***** INFORMATION PROVIDED

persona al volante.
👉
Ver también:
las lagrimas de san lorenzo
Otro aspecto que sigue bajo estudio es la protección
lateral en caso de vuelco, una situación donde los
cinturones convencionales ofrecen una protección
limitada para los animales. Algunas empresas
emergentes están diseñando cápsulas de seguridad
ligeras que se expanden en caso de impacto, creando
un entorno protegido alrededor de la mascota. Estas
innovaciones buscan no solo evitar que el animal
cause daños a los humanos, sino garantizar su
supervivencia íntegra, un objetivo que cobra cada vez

**********

• YOUR OBJECTIVE:
In the entries, replace every instance of "protección" with "defensa" and reproduce the lines with nothing else altered.

• TASK RESULT:
persona al volante.
👉
Ver también:
las lagrimas de san lorenzo
Otro aspecto que sigue bajo estudio es la defensa
lateral en caso de vuelco, una situación donde los
cinturones convencionales ofrecen una defensa
limitada para los animales. Algunas empresas
emergentes están diseñando cápsulas de seguridad
ligeras que se expanden en caso de impacto, creando
un entorno protegido alrededor de la mascota. Estas
innovaciones buscan no solo evitar que el animal
cause daños a los humanos, sino garantizar su
supervivencia íntegra, un objetivo que cobra cada vez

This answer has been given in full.